Я сгорал, но это жуткое пламя было дрожью не отвечавшей никаким делам отдаленности. Я становился все молчаливее (а поскольку был один, в виду имеется безмолвие по отношению к самому себе). Необычайно праздным, и, однако, времени мне не хватало. В определенной степени жизнь моя являла собой изобилие, но в определенной же степени и бедность дыхания, и я, наверное, мог сказать себе, что, поскольку силы желания оказались связаны во мне с истиной единственного мгновения, мне очень даже стоило отдать этой истине не только себя, не только все, но и еще больше (и больше это было, по моим представлениям, ожогом вечно отрицающего конец бытия), но такое успокоительное объяснение не объясняло мне, почему я был этим зажженным, чтобы осветить единственное мгновение, факелом, а когда сгораешь от нетерпения, в объяснении присутствует того рода низость, что никогда не дозволяется днем, хотя именно днем и пробивается на свет дрожь.

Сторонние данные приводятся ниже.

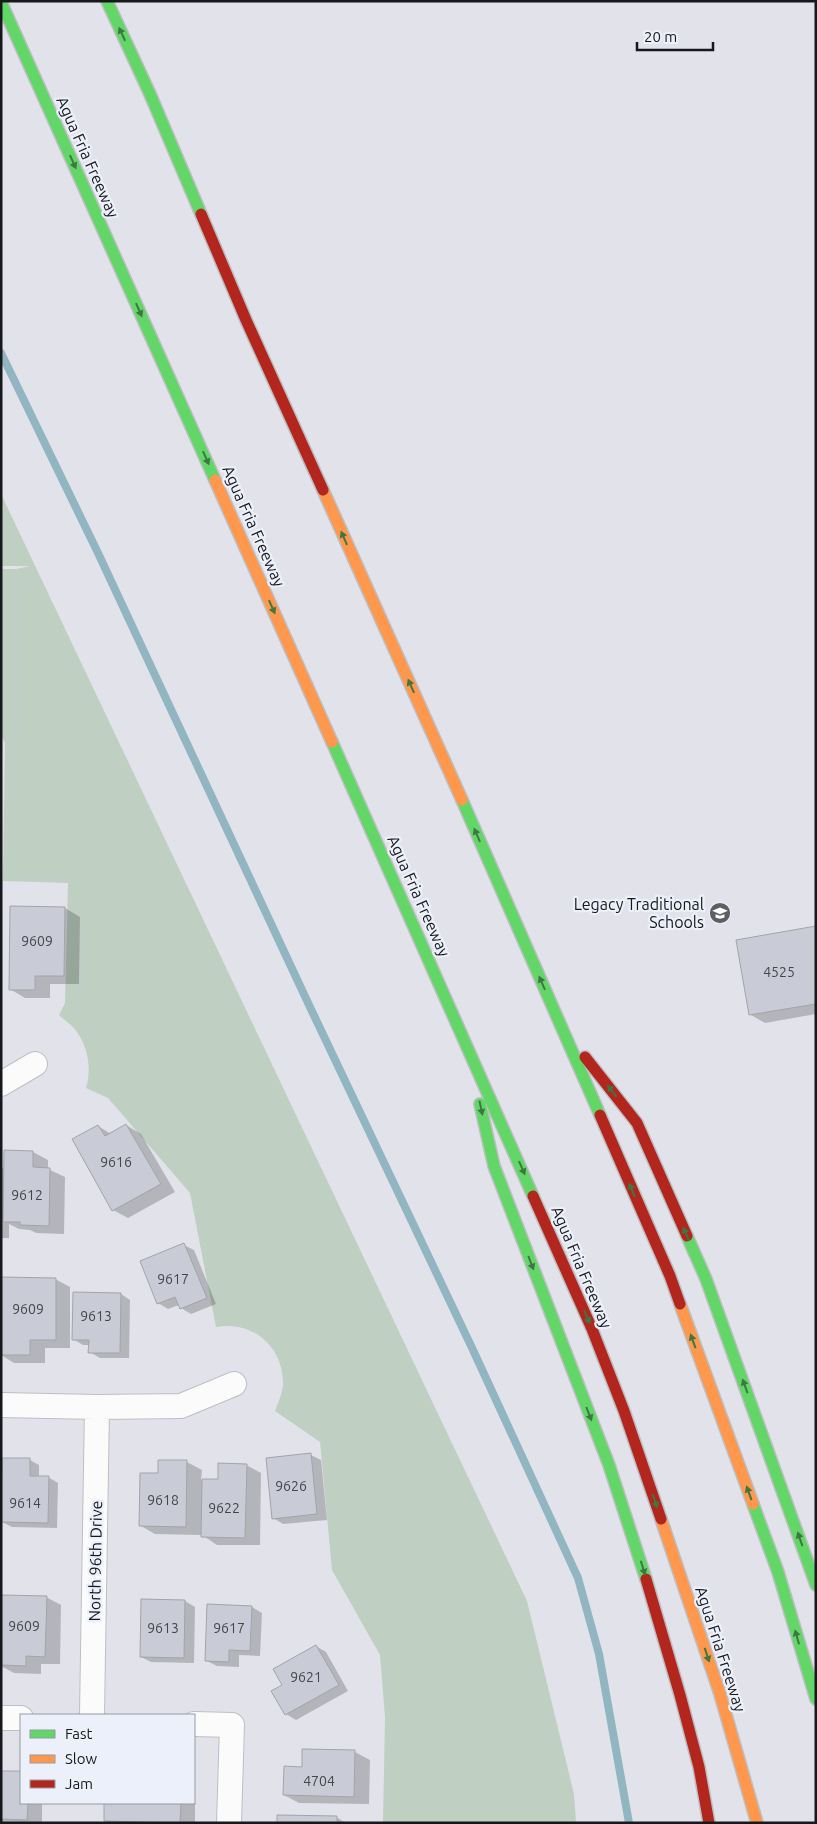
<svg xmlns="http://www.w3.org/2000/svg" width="817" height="1824" viewBox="0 0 817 1824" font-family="Ubuntu,sans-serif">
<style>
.green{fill:#bfcfc1}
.shadow{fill:#0003}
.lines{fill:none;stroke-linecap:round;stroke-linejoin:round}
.stream{stroke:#91b6c1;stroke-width:8}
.building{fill:#c9cbd6;stroke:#a3a4a9}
.street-casing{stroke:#bebfc4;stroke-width:26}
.fast-casing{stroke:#bdbec2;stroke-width:14}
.slow-casing{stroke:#bdbec2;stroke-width:14}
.jam-casing{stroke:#bdbec2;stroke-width:14}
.street{stroke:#fbfbfc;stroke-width:24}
.fast{stroke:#63d668;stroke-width:11}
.slow{stroke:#ff974d;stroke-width:11}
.jam{stroke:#b3261e;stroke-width:11}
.oneway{fill:#3d7742}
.labels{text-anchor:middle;stroke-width:4.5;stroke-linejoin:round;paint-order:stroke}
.number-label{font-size:14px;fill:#44464c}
.street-label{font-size:16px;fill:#17181c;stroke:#ecf0fb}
.poi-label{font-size:16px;fill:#17181c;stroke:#ecf0fb;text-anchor:end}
</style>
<rect width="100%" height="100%" fill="#e2e3ea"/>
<path class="green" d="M1,494L527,1601L574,1794L576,1823H383L385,1717L380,1655L332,1570L320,1442L275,1411C278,1403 282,1394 283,1385C284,1347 253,1320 216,1327L190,1193L108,1098L86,1088C92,1068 88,1045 74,1028C70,1024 64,1020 59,1015L65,1003L68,883L3,881L5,743L1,735V569H16L30,566H1Z"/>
<path class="shadow" d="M65,908L80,917L79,984H50V998H25L10,989Z
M816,928V1014L765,1023L751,1015Z
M126,1125L141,1134L175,1192L128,1218L113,1210L98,1126L111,1134Z
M5,1151L33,1152L48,1160V1169L65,1177L64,1234L36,1233L30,1230L19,1229L9,1224V1238H1V1167L5,1169Z
M184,1245L194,1250L216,1304L191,1314L181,1308L179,1305L168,1309L158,1303Z
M1,1279H55L70,1287V1348H45V1363H14L1,1355Z
M121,1294L130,1300L129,1358H100L90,1352V1345H83L73,1339Z
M311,1455L321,1460L327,1520L283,1524L273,1518Z
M30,1460L39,1465V1477H48L58,1483L57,1528L12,1527L2,1522L1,1530V1467Z
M187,1462L202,1470L201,1480H219L246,1465L261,1473L260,1545H217L202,1535L155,1534L141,1526L159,1475Z
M1,1596L46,1597L61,1605L60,1664H41V1674L14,1673L1,1666Z
M142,1600L185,1601L195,1607L194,1663L151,1662L141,1657Z
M252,1607L262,1613L260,1656L239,1655V1667L217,1666L207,1661Z
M316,1646L326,1652L348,1691L296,1720L286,1714L273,1692L284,1685Z
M355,1752L370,1760L369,1804L299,1803L284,1795L303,1768Z
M1,1772H21V1803H42V1823H1Z
M194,1800L195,1801V1823H109L105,1821V1803H194Z
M336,1817L346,1823H278Z"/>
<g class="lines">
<path class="stream" d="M1,353L98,553L309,1005L473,1350L578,1578L599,1654L629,1823"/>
</g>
<path class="building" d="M10,906L65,907L64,976H35V990H9Z
M816,926V1004L749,1015L736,940Z
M126,1124L161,1184L112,1211L72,1139L98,1125L105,1136Z
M4,1150L33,1151V1167L50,1168L49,1226L20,1225V1222H3Z
M184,1243L207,1298L180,1309L175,1297L157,1304L140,1261Z
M1,1277L56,1278V1340H30V1355H1Z
M73,1292L121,1293L120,1353H88L89,1340H72Z
M311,1453L317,1514L272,1519L266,1458Z
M2,1458H30V1476H49L48,1523L1,1522Z
M158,1460H187L186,1527L139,1526L140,1473H158Z
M218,1463L247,1464L245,1538L201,1537L202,1479H218Z
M1,1595L47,1596L45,1657L26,1656V1666L1,1665Z
M141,1599L185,1600L184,1658L140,1657Z
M207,1604L252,1606L250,1651L229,1650V1662L205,1661Z
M316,1645L339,1685L285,1715L271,1691L282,1685L273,1669Z
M302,1749L355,1750L354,1797L283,1795L284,1766L302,1767Z
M1,1771H21V1803H28L27,1820L1,1819Z
M104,1803H181L180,1823L104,1821Z
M277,1815L337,1816V1823H277Z"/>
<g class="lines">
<g class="street-casing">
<path id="street" d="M1,1084L35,1064
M1,1405L97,1407L181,1406L234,1384
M92,1715L97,1407
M1,1718H21
M194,1724L232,1725L229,1823"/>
</g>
<g class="fast-casing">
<path id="fast" d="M107,1L150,94L201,214
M1,2L215,480
M332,742L533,1196
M462,800L600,1115
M480,1104L494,1166L609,1465L646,1579
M687,1236L706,1279L816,1585
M753,1504L778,1572L816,1699"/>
</g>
<g class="slow-casing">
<path id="slow" d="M215,480L332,742
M323,490L462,800
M680,1304L753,1504
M661,1519L720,1694L757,1823"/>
</g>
<g class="jam-casing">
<path id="jam" d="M201,214L246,320L323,490
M585,1057L637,1123L687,1236
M600,1115L670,1276L680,1304
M533,1196L592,1329L624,1411L661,1519
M646,1579L680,1695L699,1767L709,1823"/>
</g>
<use href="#street" class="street"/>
<use href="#fast" class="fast"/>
<use href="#slow" class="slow"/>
<use href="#jam" class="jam"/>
</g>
<defs><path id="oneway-solid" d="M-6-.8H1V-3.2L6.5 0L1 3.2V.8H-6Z" transform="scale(1.25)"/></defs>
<g class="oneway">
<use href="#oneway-solid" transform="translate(122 34) rotate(-115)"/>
<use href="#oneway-solid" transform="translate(73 162) rotate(66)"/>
<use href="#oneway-solid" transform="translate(139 310) rotate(66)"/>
<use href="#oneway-solid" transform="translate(206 458) rotate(66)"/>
<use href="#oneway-solid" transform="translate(344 538) rotate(-114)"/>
<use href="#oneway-solid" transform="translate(272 607) rotate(66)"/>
<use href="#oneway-solid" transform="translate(411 686) rotate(-114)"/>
<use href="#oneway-solid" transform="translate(477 835) rotate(-114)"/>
<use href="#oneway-solid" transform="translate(542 983) rotate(-114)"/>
<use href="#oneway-solid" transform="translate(612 1091) rotate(-128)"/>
<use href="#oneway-solid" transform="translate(481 1108) rotate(78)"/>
<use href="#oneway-solid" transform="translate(522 1168) rotate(66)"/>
<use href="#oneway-solid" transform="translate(632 1190) rotate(-113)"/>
<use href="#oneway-solid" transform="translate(686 1234) rotate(-114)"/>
<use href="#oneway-solid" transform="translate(531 1263) rotate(69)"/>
<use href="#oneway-solid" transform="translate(587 1317) rotate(66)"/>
<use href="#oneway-solid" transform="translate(693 1341) rotate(-110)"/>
<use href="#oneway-solid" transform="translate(745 1386) rotate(-110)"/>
<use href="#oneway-solid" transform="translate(589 1414) rotate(69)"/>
<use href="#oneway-solid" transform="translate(749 1493) rotate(-110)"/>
<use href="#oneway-solid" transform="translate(655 1501) rotate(71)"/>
<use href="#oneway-solid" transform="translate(800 1539) rotate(-109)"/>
<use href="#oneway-solid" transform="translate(643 1568) rotate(73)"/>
<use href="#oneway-solid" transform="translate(797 1637) rotate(-106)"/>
<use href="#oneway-solid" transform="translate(707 1655) rotate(72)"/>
</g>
<defs>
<g id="school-disc" transform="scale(1.125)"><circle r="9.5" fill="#5e5f64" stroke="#ecf0fb"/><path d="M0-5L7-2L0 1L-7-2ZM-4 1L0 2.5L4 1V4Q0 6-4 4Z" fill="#fff"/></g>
</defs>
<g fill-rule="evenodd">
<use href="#school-disc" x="720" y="913"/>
</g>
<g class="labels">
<g class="number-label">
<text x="37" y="946">9609</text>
<text x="779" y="977">4525</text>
<text x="116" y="1167">9616</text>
<text x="27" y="1200">9612</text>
<text x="173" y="1284">9617</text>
<text x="28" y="1314">9609</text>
<text x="96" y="1321">9613</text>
<text x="291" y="1491">9626</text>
<text x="163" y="1505">9618</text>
<text x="25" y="1508">9614</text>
<text x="224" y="1513">9622</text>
<text x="24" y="1631">9609</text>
<text x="163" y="1633">9613</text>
<text x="229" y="1633">9617</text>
<text x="306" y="1682">9621</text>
<text x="319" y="1786">4704</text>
</g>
<g class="street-label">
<text transform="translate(88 157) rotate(66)" y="6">Agua Fria Freeway</text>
<text transform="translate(254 526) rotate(66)" y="6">Agua Fria Freeway</text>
<text transform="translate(419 896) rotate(66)" y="6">Agua Fria Freeway</text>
<text transform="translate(582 1267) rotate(67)" y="6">Agua Fria Freeway</text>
<text transform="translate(95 1561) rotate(-89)" y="6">North 96th Drive</text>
<text transform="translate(721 1649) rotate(72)" y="6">Agua Fria Freeway</text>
</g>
<g class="poi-label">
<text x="704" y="910">Legacy Traditional<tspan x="704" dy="18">Schools</tspan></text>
</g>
</g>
<rect width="817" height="1824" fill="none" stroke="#17181c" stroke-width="5"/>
<rect x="20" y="1714" width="175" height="90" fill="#ecf0fb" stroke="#979aa2"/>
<rect x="30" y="1730" width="25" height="8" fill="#63d668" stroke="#979aa2"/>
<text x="65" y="1739" font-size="15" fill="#17181c">Fast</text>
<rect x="30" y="1755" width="25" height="8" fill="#ff974d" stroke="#979aa2"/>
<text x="65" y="1764" font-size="15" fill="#17181c">Slow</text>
<rect x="30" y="1780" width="25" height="8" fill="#b3261e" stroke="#979aa2"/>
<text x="65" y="1789" font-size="15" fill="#17181c">Jam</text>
<path d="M637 42v8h76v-8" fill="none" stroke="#17181c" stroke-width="2.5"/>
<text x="644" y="42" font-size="15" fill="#17181c" stroke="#ecf0fb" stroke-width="4" paint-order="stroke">20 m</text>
</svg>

Со мной — как и с историей — происходили все более усеченные (в том смысле, что, так же как я вместе с ослаблением черт своего характера стал уже никем или почти никем, так и мир охотно совмещался со своими пределами) события, но такого рода нищета времени вызывала прежде всего непомерное давление некоего “Что-то происходит”, ревнивую безбрежность, которая могла только ослабить или притормозить естественный ход истории. Здесь-то и крылась странность: ведь это необычайное, живое давление не было давлением со стороны чуждой времени точки, а точно так же представляло чистую страсть времени, чистую мощь дня, и его настоятельность не отворачивалась от жизни, а, поглощая ее при первом же прикосновении, казалось, жизнь исключала, в точности как страсть означает жизнь, хотя затронутое ею существо уничтожает и саму ту возможность, каковою жизнь является. Вот почему с некоторых сторон “точка” эта была в нашем мире страстью, а мирской страсти только и оставалось, что эту точку искать.